This experiment directly tests predictions arising from the following hypotheses:
- **Transcriptional Autophagy-Lysosome Coupling**
- **Autophagosome Maturation Checkpoint Control**
- **Lysosomal Calcium Channel Modulation Therapy**
- **Lysosomal Enzyme Trafficking Correction**
- **Lysosomal Membrane Repair Enhancement**
## Experimental Protocol
**Phase 1: Participant Recruitment and Baseline Assessment (Months 1-6)**
• Recruit 300 presymptomatic GRN mutation carriers through genetic counseling centers and FTD family registries
• Conduct comprehensive clinical assessments including Montreal Cognitive Assessment (MoCA), Clinical Dementia Rating (CDR), and Frontotemporal Dementia Rating Scale (FRS)
• Collect baseline biomarker samples: CSF (progranulin, neurofilament light, TDP-43), plasma (progranulin, NfL, GFAP), and serum inflammatory markers
• Perform structural MRI with volumetric analysis focusing on frontal and temporal regions
• Establish baseline neuropsychological battery scores and functional assessments
**Phase 2: Biomarker Risk Stratification (Months 6-9)**
• Stratify participants into risk groups based on composite biomarker scores: Low risk (>75th percentile progranulin, normal NfL), Intermediate risk (25-75th percentile progranulin, elevated NfL), High risk (<25th percentile progranulin, significantly elevated NfL and neuroimaging changes)
• Randomize participants within each risk stratum to immediate intervention vs. monitoring groups (2:1 ratio)

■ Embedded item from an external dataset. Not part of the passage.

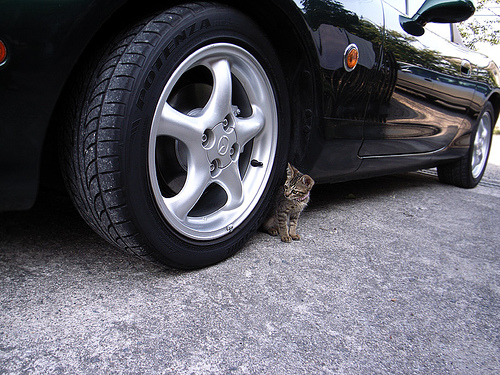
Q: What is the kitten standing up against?
A: A new, clean tire.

• Power calculation targeting 80% power to detect 30% reduction in biomarker progression
**Phase 3: Intervention Implementation (Months 9-21)**
• Administer experimental progranulin replacement therapy (recombinant human progranulin 2mg/kg IV monthly) to intervention groups
• Monitor control groups with quarterly assessments but no active treatment
• Collect safety data through adverse event reporting and laboratory monitoring
• Perform interim biomarker assessments at 3, 6, and 12 months post-intervention
**Phase 4: Outcome Assessment and Analysis (Months 21-24)**
• Conduct comprehensive endpoint evaluations including repeat cognitive testing, biomarker sampling, and neuroimaging
• Analyze time-to-clinical-symptom onset as primary endpoint using Kaplan-Meier survival analysis
• Perform multivariate analysis of biomarker trajectories using mixed-effects models
• Statistical analysis using intention-to-treat and per-protocol populations with Bonferroni correction for multiple comparisons
## Expected Outcomes
1. **Biomarker-guided risk stratification will identify 40% of carriers as high-risk** with CSF progranulin levels <120 ng/mL and plasma NfL >16 pg/mL, showing 2.5-fold increased progression risk compared to low-risk carriers.

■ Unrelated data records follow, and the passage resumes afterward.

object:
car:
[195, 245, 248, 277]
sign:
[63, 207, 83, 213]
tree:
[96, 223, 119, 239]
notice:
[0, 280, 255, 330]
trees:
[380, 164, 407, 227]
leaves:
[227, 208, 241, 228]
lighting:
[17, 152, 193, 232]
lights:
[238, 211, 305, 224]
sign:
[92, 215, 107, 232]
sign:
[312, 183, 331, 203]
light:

2. **Early intervention in high-risk carriers will delay symptom onset by 18-24 months** compared to monitoring alone, with hazard ratio of 0.6 (95% CI: 0.4-0.9) for clinical symptom development.

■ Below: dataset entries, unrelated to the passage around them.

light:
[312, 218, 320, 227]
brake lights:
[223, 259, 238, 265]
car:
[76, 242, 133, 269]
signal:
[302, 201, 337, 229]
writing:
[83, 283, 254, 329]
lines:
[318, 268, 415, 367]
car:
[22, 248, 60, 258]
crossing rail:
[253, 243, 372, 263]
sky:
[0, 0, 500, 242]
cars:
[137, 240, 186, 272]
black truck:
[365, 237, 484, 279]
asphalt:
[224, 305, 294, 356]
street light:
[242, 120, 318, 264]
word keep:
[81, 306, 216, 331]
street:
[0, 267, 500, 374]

3. **CSF progranulin levels will increase by 60-80% from baseline** in intervention groups within 6 months, while plasma NfL will decrease by 25-35% indicating reduced neuronal damage.
4. **Volumetric MRI will show 40% reduction in frontal cortex atrophy rate** in treated high-risk carriers compared to untreated controls (0.8% vs 1.3% annual volume loss).
5. **Cognitive testing will demonstrate preservation of executive function** with 2-point difference in mean MoCA scores between intervention and control groups at 12 months.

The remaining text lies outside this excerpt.